Say I have code where I want to do the following:

  1. Input: a list of strings [String]
  2. Operation (checkSat and checkResult)
    • Obtains a boolean from an input string.
  3. Output:
    • If everything in the input is parseable into a boolean, only return those that resulted in "unsat".
    • If at least one of them has an error, return an error.
data Err = Err String deriving (Show)

-- Detail omitted for this example
checkSat :: String -> Either Err String
checkSat = Right . id

checkResult :: String -> Either Err Bool
checkResult "sat"    = Right True
checkResult "unsat"  = Right False
checkResult err      = Left $ Err err

onlyUnsat :: [String] -> Either Err [String]
onlyUnsat xs = filter (traverse notSat xs) xs
  where notSat x  = fmap not $ checkSat x >>= checkResult
        onlyUnsat = filter (traverse notSat xs) xs

The code above doesn't quite work. What's the right way to write onlyUnsat with the correct typing?

[Body or hand keypoint data]
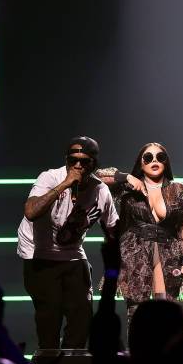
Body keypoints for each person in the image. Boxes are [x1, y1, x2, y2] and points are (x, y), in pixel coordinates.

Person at [17, 136, 118, 349]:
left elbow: (113, 228)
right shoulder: (50, 178)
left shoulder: (100, 191)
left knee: (82, 316)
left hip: (73, 253)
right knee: (49, 317)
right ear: (66, 160)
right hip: (39, 253)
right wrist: (64, 185)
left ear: (94, 163)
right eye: (73, 160)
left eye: (84, 161)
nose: (78, 166)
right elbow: (31, 211)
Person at [97, 142, 183, 324]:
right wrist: (127, 177)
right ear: (141, 163)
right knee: (137, 312)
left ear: (166, 162)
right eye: (148, 157)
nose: (154, 161)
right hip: (135, 254)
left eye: (160, 157)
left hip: (168, 253)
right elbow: (96, 177)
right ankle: (139, 350)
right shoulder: (127, 188)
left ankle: (169, 350)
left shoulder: (178, 189)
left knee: (168, 311)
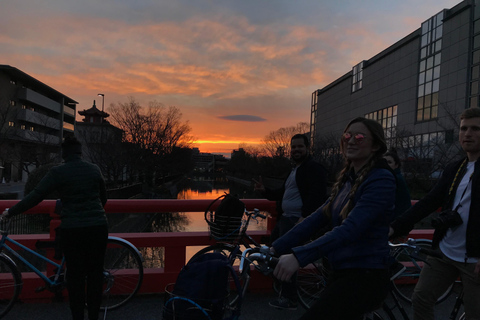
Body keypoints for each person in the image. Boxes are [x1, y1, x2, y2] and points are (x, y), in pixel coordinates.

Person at [271, 117, 396, 319]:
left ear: (375, 145)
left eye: (360, 136)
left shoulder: (381, 179)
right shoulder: (349, 178)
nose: (351, 140)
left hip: (365, 276)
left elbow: (350, 229)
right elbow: (319, 217)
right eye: (347, 135)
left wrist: (298, 257)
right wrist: (275, 247)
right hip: (341, 272)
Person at [1, 136, 108, 320]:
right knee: (95, 275)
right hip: (98, 226)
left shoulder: (58, 172)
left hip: (73, 229)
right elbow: (103, 198)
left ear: (64, 153)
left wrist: (11, 212)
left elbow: (36, 195)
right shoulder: (94, 169)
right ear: (80, 152)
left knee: (75, 278)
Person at [390, 107, 480, 320]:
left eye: (476, 128)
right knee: (420, 298)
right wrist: (395, 226)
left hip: (475, 259)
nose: (468, 133)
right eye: (464, 128)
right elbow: (429, 202)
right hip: (445, 252)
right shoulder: (455, 168)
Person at [253, 133, 328, 310]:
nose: (295, 150)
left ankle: (290, 298)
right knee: (273, 252)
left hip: (297, 220)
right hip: (285, 218)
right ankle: (282, 286)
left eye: (300, 146)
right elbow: (282, 193)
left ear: (308, 148)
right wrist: (264, 191)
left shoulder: (314, 168)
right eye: (293, 147)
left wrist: (305, 217)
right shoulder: (295, 169)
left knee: (286, 257)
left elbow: (317, 195)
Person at [384, 149, 412, 219]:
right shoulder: (395, 176)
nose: (386, 165)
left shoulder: (393, 178)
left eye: (389, 162)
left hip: (397, 220)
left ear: (396, 165)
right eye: (384, 162)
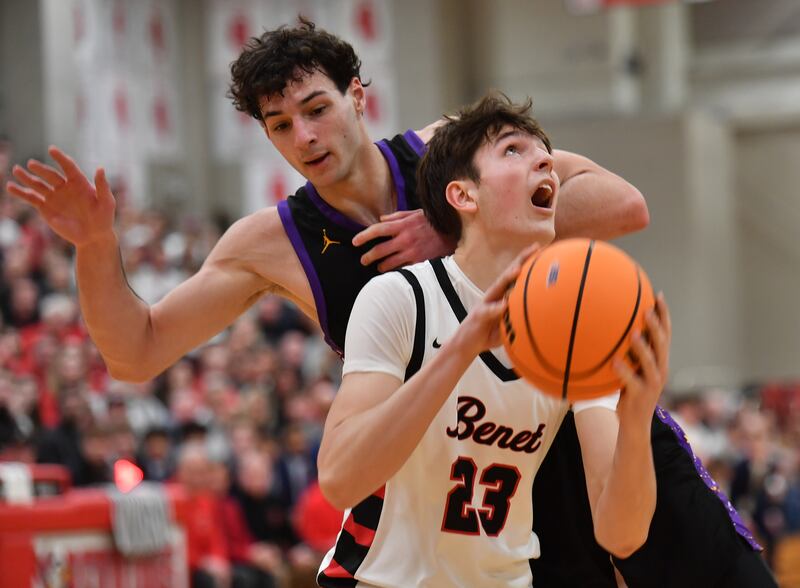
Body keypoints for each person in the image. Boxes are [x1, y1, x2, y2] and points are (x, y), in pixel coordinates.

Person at [5, 18, 646, 372]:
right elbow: (138, 350)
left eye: (317, 108)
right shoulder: (267, 243)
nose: (305, 135)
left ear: (358, 97)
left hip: (539, 408)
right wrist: (95, 247)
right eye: (281, 125)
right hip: (423, 465)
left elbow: (622, 204)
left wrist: (456, 228)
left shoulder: (451, 151)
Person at [315, 93, 670, 587]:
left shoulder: (576, 329)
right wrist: (461, 349)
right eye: (512, 151)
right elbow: (339, 479)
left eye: (543, 152)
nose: (545, 159)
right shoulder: (402, 297)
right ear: (463, 196)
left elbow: (622, 536)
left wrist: (634, 421)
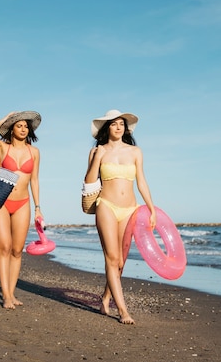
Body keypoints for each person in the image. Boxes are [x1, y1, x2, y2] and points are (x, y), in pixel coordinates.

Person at [83, 109, 156, 324]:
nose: (118, 127)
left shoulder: (135, 152)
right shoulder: (98, 151)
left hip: (130, 209)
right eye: (114, 124)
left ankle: (106, 298)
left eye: (121, 124)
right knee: (112, 258)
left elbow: (141, 181)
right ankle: (123, 310)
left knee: (121, 262)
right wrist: (97, 158)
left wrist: (151, 209)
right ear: (107, 128)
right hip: (106, 205)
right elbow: (89, 181)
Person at [0, 111, 43, 309]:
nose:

» **WHAT THIS EXERCISE ASKS**:
[a] Edit the Haskell question about onlyUnsat: begin at the words "Say I have code" and stop after "an input string.", replacing "list of strings" with "sequence of strings".
[b] In the Haskell question about onlyUnsat, which functions are given a type signature with "::"?
[c] Write the next part of the Haskell question about onlyUnsat, picking up after its last sentence.
These records were taken from a separate source.

» **TASK-BY-TASK OUTPUTS**:
[a]
Say I have code where I want to do the following:

  1. Input: a sequence of strings [String]
  2. Operation (checkSat and checkResult)
    • Obtains a boolean from an input string.

[b] checkSat, checkResult, onlyUnsat

[c]
CodePudding user response:

Try this:

onlyUnsat :: [String] -> Either Err [String]
onlyUnsat = traverse checkSat >=> filterM (fmap not . checkResult)

  where

  filterM :: Applicative m => (a -> m Bool) -> [a] -> m [a]
  filterM p = fmap (map fst . filter snd) . traverse (\x -> withFst x <$> p x)
    where withFst x = \y -> (x, y)

  (>=>) :: Monad m => (a -> m b) -> (b -> m c) -> a -> m c
  f >=> g = \x -> f x >>= g

Note that both filterM and >=> can be imported from Control.Monad. I've redefined them here for the sake of clarity :-)

The basic idea is to split the operation into two stages: (1) apply checkSat on every item in the list; and (2) filter every item in the list. The first stage is given by traverse checkSat, which has type [String] -> Either Err [String]. The second stage is given by filterM (fmap not . checkResult), which also has type [String] -> Either Err String. We then use >=> to chain these two computations together into one of the same type.